**Passage for review**
* * * *
Michael Koryta is the New York Times bestselling author of 12 suspense novels, including Rise the DarkLast Words, Those Who Wish Me Dead, The ProphetThe Ridge, and So Cold The River.  His work has been praised by Stephen King, Michael Connelly, Lee Child, Dean Koontz, James Patterson, Dennis Lehane, Daniel Woodrell, Ron Rash, and Scott Smith among many others, and has been translated into more than 20 languages. His books have won or been nominated for the Los Angeles Times Book Prize, Edgar® Award, Shamus Award, Barry Award, Quill Award, International Thriller Writers Award, and the Golden Dagger.

Before turning to writing full-time, Koryta worked as a private investigator, a newspaper reporter, and taught at the Indiana University School of Journalism. Koryta’s first novel, the Edgar-nominated Tonight I Said Goodbye, was accepted for publication when he was 20 years old. He wrote his first two published novels before graduating from college, and was published in nearly 10 languages before he fulfilled the “writing requirement ” classes required for his diploma.

Koryta was raised in Bloomington, Indiana, where he graduated from Indiana University with a bachelor’s degree in criminal justice.

Koryta and his wife, Christine, divide their time between Bloomington and Camden, Maine, with a cranky cat named Marlowe, an emotionally disturbed cat named John Pryor (named after the gravestone on which he was found as an abandoned kitten), and a dog of unknown heritage named Lola.
* * * *
[Saved data entries]
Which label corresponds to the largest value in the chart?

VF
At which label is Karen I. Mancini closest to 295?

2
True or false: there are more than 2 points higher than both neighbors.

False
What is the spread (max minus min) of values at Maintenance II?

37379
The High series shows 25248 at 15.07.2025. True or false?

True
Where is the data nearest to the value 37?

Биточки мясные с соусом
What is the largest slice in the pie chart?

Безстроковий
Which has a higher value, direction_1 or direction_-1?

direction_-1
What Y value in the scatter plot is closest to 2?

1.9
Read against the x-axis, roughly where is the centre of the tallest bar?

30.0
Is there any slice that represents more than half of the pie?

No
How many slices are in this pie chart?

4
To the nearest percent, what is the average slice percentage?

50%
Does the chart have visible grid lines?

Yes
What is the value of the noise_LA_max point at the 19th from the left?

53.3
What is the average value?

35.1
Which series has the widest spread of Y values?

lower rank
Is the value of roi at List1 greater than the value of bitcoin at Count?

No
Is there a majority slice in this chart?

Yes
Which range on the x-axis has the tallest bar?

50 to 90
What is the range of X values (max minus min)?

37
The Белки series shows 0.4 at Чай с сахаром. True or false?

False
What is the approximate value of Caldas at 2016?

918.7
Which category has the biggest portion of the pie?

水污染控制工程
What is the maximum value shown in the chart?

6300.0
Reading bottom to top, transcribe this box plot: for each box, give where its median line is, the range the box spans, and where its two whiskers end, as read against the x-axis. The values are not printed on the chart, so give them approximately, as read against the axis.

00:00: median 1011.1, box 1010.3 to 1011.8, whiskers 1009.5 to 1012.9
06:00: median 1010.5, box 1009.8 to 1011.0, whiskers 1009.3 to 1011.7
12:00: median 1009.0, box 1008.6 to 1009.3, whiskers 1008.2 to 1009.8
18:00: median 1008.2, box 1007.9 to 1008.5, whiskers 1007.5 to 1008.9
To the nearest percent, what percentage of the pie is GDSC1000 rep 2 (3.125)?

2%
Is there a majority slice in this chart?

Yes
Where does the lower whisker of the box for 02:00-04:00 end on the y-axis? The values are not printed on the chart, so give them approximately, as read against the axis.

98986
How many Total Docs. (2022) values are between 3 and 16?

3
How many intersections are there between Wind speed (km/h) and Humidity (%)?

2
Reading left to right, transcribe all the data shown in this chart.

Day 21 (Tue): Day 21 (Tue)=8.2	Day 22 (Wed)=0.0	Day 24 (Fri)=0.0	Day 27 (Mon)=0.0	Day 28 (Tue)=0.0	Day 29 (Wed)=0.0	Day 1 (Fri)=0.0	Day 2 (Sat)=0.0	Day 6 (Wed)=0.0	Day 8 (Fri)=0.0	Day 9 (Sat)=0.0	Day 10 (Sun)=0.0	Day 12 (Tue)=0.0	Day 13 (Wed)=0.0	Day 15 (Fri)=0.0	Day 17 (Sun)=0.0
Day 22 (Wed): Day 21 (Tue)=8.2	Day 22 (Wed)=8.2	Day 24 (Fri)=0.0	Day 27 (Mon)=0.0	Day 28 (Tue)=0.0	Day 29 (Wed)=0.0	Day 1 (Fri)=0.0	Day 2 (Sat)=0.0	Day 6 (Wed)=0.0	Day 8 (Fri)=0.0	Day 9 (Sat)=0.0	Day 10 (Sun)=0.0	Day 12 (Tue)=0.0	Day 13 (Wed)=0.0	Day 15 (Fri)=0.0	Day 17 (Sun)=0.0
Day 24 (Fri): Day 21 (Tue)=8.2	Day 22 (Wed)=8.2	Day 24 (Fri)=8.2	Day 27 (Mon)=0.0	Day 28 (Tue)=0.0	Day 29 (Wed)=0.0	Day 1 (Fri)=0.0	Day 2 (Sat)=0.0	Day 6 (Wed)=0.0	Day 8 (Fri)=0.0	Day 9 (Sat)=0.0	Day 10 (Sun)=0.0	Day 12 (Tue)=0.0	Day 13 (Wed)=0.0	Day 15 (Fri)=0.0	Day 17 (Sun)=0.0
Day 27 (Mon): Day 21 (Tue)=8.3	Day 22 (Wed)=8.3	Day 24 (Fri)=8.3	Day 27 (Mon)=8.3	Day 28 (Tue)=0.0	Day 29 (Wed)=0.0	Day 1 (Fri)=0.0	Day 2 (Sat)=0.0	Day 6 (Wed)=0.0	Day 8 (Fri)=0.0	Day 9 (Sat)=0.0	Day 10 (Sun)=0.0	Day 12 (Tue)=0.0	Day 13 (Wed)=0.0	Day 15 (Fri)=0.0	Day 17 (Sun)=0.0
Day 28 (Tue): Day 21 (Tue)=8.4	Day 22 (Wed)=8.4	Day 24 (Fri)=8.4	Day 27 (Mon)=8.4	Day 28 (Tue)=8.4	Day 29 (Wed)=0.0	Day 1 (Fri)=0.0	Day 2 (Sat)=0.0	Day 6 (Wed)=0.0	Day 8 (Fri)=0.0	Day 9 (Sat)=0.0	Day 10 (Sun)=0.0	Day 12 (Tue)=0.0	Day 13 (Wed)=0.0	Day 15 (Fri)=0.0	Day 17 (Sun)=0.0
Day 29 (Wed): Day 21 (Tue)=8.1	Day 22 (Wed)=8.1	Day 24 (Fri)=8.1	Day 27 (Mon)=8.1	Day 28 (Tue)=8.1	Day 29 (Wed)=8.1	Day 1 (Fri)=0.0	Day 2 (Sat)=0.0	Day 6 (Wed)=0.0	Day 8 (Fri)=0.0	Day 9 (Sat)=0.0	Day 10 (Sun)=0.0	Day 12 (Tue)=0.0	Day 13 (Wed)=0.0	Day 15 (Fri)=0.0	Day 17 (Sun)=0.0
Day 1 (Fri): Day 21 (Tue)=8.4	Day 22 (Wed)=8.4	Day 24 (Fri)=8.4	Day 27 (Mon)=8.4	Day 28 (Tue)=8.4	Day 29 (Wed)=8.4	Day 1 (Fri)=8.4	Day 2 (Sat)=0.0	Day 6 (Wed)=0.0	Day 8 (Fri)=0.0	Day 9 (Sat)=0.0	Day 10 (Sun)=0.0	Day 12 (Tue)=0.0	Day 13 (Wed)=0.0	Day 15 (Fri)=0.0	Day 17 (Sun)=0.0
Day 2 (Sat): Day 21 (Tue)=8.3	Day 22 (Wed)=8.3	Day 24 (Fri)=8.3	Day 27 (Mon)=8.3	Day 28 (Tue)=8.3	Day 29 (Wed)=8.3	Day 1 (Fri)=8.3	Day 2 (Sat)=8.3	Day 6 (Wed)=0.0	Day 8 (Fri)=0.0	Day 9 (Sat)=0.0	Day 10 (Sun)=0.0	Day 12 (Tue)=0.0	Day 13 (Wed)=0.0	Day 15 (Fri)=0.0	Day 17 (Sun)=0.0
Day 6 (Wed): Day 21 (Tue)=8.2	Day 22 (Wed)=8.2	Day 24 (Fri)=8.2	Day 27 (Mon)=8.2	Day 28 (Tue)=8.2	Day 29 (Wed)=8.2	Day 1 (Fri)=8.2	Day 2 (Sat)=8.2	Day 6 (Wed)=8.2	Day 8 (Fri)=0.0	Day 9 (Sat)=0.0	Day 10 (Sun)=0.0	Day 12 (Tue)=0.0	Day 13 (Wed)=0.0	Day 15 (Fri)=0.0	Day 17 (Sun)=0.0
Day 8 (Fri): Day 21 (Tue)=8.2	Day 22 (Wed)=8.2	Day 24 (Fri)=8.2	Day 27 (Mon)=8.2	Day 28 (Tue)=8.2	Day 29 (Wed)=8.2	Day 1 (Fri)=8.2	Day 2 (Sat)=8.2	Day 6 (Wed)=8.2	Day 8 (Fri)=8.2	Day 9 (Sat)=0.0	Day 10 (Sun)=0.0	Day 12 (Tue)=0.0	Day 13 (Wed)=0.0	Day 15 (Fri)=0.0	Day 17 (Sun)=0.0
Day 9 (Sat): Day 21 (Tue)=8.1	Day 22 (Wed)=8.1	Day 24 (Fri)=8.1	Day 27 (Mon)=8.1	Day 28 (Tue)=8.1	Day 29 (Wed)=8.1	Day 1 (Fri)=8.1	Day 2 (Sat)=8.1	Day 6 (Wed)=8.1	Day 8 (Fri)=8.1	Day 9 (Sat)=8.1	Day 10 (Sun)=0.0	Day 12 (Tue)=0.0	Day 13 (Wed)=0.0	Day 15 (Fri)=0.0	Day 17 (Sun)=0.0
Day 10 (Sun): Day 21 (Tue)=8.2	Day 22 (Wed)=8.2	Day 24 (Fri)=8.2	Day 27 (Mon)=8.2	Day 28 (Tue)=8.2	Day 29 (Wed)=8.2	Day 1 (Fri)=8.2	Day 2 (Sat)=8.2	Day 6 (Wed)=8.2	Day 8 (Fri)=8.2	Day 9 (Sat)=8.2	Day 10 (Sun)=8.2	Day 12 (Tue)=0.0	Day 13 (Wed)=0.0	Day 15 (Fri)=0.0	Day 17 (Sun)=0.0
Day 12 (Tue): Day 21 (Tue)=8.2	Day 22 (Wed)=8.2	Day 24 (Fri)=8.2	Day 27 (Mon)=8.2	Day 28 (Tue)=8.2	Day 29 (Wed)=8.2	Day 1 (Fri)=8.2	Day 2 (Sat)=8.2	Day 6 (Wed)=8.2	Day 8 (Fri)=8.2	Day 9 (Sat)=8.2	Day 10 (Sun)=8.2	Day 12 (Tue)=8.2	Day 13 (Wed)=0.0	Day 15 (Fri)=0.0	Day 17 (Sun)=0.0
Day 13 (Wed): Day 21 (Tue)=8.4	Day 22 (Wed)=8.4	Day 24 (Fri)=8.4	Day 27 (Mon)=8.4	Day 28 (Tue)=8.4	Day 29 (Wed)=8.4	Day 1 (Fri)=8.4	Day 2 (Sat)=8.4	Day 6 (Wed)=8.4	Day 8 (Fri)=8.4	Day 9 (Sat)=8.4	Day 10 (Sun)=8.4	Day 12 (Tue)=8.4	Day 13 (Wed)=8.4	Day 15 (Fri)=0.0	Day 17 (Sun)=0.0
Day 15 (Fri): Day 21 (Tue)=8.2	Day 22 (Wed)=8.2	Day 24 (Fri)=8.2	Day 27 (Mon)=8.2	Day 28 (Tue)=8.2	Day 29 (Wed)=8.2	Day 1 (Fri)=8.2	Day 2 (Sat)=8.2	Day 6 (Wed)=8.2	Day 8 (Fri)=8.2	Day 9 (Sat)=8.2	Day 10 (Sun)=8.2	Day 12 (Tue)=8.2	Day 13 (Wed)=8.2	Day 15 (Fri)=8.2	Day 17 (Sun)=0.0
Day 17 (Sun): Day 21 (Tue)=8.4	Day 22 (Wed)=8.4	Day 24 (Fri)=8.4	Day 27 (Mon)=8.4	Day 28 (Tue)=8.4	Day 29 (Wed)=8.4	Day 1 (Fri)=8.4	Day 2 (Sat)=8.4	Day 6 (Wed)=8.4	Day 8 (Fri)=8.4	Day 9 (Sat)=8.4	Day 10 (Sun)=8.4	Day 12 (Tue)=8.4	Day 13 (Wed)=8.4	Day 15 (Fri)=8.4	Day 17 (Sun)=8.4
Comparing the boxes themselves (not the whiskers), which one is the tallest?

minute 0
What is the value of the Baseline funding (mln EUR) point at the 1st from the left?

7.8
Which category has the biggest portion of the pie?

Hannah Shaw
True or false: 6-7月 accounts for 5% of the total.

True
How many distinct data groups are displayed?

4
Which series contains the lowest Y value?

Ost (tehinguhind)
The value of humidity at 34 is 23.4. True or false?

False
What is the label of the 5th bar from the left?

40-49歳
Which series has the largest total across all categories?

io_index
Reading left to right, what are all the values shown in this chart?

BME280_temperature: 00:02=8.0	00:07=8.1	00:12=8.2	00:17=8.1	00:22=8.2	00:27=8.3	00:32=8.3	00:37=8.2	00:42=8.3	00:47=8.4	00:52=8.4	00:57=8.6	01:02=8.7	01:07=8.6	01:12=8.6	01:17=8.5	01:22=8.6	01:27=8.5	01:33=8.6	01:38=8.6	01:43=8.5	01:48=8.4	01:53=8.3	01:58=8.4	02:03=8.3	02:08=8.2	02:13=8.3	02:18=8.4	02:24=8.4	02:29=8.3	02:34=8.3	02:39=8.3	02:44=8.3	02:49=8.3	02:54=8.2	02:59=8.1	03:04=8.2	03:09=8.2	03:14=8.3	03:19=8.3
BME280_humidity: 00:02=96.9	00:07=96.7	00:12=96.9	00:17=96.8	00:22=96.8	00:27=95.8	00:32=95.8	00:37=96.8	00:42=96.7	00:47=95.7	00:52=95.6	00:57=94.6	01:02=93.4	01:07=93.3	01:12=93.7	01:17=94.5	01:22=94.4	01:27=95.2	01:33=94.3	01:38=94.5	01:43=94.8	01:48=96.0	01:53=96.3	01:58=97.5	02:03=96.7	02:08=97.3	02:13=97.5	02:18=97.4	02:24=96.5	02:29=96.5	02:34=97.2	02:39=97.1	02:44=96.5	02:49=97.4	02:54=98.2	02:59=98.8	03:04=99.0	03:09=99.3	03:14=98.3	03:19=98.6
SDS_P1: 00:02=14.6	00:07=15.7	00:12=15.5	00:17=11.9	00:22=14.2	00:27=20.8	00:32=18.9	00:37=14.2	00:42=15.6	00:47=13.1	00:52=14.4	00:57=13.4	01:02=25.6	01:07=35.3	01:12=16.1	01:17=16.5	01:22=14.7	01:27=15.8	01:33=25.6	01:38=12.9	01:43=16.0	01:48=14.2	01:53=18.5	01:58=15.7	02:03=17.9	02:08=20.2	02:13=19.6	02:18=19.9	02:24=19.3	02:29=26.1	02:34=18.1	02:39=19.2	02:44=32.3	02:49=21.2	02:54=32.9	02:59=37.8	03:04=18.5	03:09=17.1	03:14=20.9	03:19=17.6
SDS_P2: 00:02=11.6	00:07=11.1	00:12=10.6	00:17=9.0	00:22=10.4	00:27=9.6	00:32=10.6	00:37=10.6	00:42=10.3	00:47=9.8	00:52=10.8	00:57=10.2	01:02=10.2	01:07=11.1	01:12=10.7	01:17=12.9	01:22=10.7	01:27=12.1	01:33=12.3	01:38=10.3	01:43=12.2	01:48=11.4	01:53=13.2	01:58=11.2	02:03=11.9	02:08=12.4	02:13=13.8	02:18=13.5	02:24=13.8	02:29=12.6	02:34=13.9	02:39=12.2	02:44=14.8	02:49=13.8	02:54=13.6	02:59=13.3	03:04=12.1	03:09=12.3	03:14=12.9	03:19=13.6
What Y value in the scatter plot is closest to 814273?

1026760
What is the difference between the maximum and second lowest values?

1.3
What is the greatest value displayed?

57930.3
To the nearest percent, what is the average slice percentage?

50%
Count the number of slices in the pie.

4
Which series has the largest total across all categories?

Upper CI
* * * *
**Tasks for this exercise**
(a) In the passage about Michael Koryta, what degree did he earn from Indiana University?
(b) State whether each statement agrees with the passage about Michael Koryta, answering yes or no and quoting the deciding words of the passage. (i) Koryta's first novel was accepted for publication when he was 20 years old. (ii) Koryta taught at the Indiana University School of Law. (iii) The cat named John Pryor was found on a gravestone as an abandoned kitten.

**Solved tasks**
(a) A bachelor's degree in criminal justice.

(b)
(i) Yes: "was accepted for publication when he was 20 years old"
(ii) No: "taught at the Indiana University School of Journalism"
(iii) Yes: "named after the gravestone on which he was found as an abandoned kitten"